=== Section Start ===

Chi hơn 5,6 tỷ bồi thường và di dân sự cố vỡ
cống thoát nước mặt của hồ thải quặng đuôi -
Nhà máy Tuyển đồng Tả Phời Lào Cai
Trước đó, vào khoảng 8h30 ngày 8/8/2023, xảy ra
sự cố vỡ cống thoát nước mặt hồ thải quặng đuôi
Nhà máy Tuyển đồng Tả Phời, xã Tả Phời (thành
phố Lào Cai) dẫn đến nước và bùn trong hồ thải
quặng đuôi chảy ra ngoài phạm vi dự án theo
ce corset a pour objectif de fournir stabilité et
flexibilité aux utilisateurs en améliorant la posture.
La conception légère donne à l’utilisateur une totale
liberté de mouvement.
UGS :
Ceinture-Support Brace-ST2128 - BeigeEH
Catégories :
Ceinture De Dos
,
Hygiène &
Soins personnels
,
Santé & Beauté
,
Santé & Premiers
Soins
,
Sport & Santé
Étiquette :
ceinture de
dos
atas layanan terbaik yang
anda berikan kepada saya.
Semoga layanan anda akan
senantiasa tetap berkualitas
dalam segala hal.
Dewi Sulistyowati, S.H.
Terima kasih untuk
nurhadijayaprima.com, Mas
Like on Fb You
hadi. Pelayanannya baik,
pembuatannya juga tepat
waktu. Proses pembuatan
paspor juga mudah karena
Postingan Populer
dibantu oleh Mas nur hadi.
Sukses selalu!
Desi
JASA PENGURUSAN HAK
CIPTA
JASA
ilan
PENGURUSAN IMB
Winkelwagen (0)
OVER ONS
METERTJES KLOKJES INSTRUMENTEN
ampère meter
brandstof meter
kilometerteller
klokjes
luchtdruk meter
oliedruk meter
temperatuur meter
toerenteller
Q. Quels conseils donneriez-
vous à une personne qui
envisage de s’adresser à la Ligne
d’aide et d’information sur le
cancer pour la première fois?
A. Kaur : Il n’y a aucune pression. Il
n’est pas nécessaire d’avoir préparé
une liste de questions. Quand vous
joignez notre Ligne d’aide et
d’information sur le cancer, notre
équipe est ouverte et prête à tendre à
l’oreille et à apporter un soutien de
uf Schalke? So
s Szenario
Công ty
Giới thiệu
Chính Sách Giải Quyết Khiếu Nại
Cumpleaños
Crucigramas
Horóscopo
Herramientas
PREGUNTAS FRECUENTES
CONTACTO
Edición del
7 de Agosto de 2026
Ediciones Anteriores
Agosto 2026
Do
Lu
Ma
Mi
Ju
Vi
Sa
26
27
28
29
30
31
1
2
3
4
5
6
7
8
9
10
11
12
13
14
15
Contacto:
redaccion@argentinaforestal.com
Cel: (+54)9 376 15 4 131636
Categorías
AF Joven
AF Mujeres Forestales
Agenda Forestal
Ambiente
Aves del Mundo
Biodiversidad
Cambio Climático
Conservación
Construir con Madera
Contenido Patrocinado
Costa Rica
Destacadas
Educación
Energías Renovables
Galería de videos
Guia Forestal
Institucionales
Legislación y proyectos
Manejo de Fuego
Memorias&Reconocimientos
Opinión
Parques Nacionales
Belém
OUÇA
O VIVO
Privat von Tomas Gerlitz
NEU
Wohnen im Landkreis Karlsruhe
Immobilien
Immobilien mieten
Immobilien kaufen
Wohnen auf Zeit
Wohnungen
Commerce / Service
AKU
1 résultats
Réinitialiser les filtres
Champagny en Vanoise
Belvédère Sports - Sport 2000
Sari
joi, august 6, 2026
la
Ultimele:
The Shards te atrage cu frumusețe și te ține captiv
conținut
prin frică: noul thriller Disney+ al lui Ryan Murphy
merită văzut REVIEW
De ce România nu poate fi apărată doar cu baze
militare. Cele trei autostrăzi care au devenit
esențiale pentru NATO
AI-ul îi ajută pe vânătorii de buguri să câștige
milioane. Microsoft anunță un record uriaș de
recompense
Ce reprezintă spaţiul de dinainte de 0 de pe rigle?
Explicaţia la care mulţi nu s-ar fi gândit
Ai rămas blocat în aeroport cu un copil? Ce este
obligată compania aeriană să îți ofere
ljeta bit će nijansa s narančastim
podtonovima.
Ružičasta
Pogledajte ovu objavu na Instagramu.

=== Section End ===

The output should be a character-exact copy of all entries.

Problem solution:
Chi hơn 5,6 tỷ bồi thường và di dân sự cố vỡ
cống thoát nước mặt của hồ thải quặng đuôi -
Nhà máy Tuyển đồng Tả Phời Lào Cai
Trước đó, vào khoảng 8h30 ngày 8/8/2023, xảy ra
sự cố vỡ cống thoát nước mặt hồ thải quặng đuôi
Nhà máy Tuyển đồng Tả Phời, xã Tả Phời (thành
phố Lào Cai) dẫn đến nước và bùn trong hồ thải
quặng đuôi chảy ra ngoài phạm vi dự án theo
ce corset a pour objectif de fournir stabilité et
flexibilité aux utilisateurs en améliorant la posture.
La conception légère donne à l’utilisateur une totale
liberté de mouvement.
UGS :
Ceinture-Support Brace-ST2128 - BeigeEH
Catégories :
Ceinture De Dos
,
Hygiène &
Soins personnels
,
Santé & Beauté
,
Santé & Premiers
Soins
,
Sport & Santé
Étiquette :
ceinture de
dos
atas layanan terbaik yang
anda berikan kepada saya.
Semoga layanan anda akan
senantiasa tetap berkualitas
dalam segala hal.
Dewi Sulistyowati, S.H.
Terima kasih untuk
nurhadijayaprima.com, Mas
Like on Fb You
hadi. Pelayanannya baik,
pembuatannya juga tepat
waktu. Proses pembuatan
paspor juga mudah karena
Postingan Populer
dibantu oleh Mas nur hadi.
Sukses selalu!
Desi
JASA PENGURUSAN HAK
CIPTA
JASA
ilan
PENGURUSAN IMB
Winkelwagen (0)
OVER ONS
METERTJES KLOKJES INSTRUMENTEN
ampère meter
brandstof meter
kilometerteller
klokjes
luchtdruk meter
oliedruk meter
temperatuur meter
toerenteller
Q. Quels conseils donneriez-
vous à une personne qui
envisage de s’adresser à la Ligne
d’aide et d’information sur le
cancer pour la première fois?
A. Kaur : Il n’y a aucune pression. Il
n’est pas nécessaire d’avoir préparé
une liste de questions. Quand vous
joignez notre Ligne d’aide et
d’information sur le cancer, notre
équipe est ouverte et prête à tendre à
l’oreille et à apporter un soutien de
uf Schalke? So
s Szenario
Công ty
Giới thiệu
Chính Sách Giải Quyết Khiếu Nại
Cumpleaños
Crucigramas
Horóscopo
Herramientas
PREGUNTAS FRECUENTES
CONTACTO
Edición del
7 de Agosto de 2026
Ediciones Anteriores
Agosto 2026
Do
Lu
Ma
Mi
Ju
Vi
Sa
26
27
28
29
30
31
1
2
3
4
5
6
7
8
9
10
11
12
13
14
15
Contacto:
redaccion@argentinaforestal.com
Cel: (+54)9 376 15 4 131636
Categorías
AF Joven
AF Mujeres Forestales
Agenda Forestal
Ambiente
Aves del Mundo
Biodiversidad
Cambio Climático
Conservación
Construir con Madera
Contenido Patrocinado
Costa Rica
Destacadas
Educación
Energías Renovables
Galería de videos
Guia Forestal
Institucionales
Legislación y proyectos
Manejo de Fuego
Memorias&Reconocimientos
Opinión
Parques Nacionales
Belém
OUÇA
O VIVO
Privat von Tomas Gerlitz
NEU
Wohnen im Landkreis Karlsruhe
Immobilien
Immobilien mieten
Immobilien kaufen
Wohnen auf Zeit
Wohnungen
Commerce / Service
AKU
1 résultats
Réinitialiser les filtres
Champagny en Vanoise
Belvédère Sports - Sport 2000
Sari
joi, august 6, 2026
la
Ultimele:
The Shards te atrage cu frumusețe și te ține captiv
conținut
prin frică: noul thriller Disney+ al lui Ryan Murphy
merită văzut REVIEW
De ce România nu poate fi apărată doar cu baze
militare. Cele trei autostrăzi care au devenit
esențiale pentru NATO
AI-ul îi ajută pe vânătorii de buguri să câștige
milioane. Microsoft anunță un record uriaș de
recompense
Ce reprezintă spaţiul de dinainte de 0 de pe rigle?
Explicaţia la care mulţi nu s-ar fi gândit
Ai rămas blocat în aeroport cu un copil? Ce este
obligată compania aeriană să îți ofere
ljeta bit će nijansa s narančastim
podtonovima.
Ružičasta
Pogledajte ovu objavu na Instagramu.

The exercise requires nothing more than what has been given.